ST. GEORGE — During a press conference with reporters on Thursday, Gov. Spencer Cox gave his well wishes to the Snow Canyon Little League all-stars and also touted his own baseball prowess, especially recently against state legislators. 

Gov. Spencer Cox during a taping of the PBS Utah “Governor’s Monthly News Conference” program, Salt Lake City, Utah, Aug. 18, 2022 | Photo via video courtesy of PBS Utah , St. George News

Update Aug. 18, 4:30 p.m. Condition of Easton Oliverson updated.

Cox made his comments to a question from St. George News during the taping in Salt Lake City of the PBS Utah Monthly Governor’s News Conference program.

“Those Santa Clara kids, Snow Canyon all-stars …. they’re living my dream,” Cox said. 

The team of Southern Utah youngsters based at Santa Clara’s Snow Canyon Little League begins play Friday as the first team ever from Utah to play in the Little League World Series in its 75-year history. 

Cox said when he was the 10 to 12-year-old age of the Snow Canyon players, he was a ballplayer himself playing as a pitcher and second base when he wasn’t pitching. 

“Baseball and basketball were my favorite sports,” the governor said. “Baseball was probably the sport I was best at.”

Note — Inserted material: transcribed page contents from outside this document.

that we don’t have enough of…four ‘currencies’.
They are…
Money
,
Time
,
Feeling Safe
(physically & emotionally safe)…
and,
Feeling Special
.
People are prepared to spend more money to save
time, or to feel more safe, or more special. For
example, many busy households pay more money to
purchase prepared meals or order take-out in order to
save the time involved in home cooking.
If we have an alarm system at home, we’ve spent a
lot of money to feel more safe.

But like Moonlight Graham in “Field of Dreams,” a single incident deprived Cox of his baseball ambitions. And it involved his hoop dreams.

As a high school freshman just before baseball tryouts, he was playing a pickup basketball game with friends. On a play, he broke his right thumb.  After a month in a cast, it still had healing issues and to this day, he said his thumb is still “a little” crooked. 

“Because I had missed that season, I was just so far behind, it kind of threw things off. And so that was it,” Cox said. “So I became a tennis player after that, but I loved baseball. I’ve always loved baseball. I would’ve given anything to be able to play at this level.”

A picture of Mountain Region Champion Little League team member Easton Oliverson is shown on the scoreboard at Volunteer Stadium during the opening ceremony of the 2022 Little League World Series baseball tournament , Williamsport, Pa., Aug 17, 2022 | Photo by Gene J. Puskar, Associated Press

Throughout the week, Cox has also been passing his well-wishes to Snow Canyon player Easton Oliverson, who at the start of the week was severely injured in the dorms at the Williamsport, Pennsylvania, site of the Little League World Series.

Easton’s family released a statement Thursday afternoon that Easton was transferred out of an intensive care unit room at Geisinger Janet Weis Children’s Hospital in Danville, Pennsylvania. They say he is now eating and sitting on his own and walking with support. Thursday morning, the team announced an alternate is taking Easton’s place on the Utah roster: his younger brother Brogan.

Cox said he was recently able to revive his own field dreams during a softball game Tuesday night between the Utah executive office and state legislatures, pitching and playing second base.  

We beat the legislature 14-11. It’s fine. I just thought I should get that out there,” Cox said. “I wish I would’ve done that when we had more viewers.”

Television viewers on Friday can turn on ESPN at 1 p.m., to see Southern Utah’s little leaguers take on a team from the Nashville suburb of Nolensville, Tennessee, in their first game of the double-elimination tournament.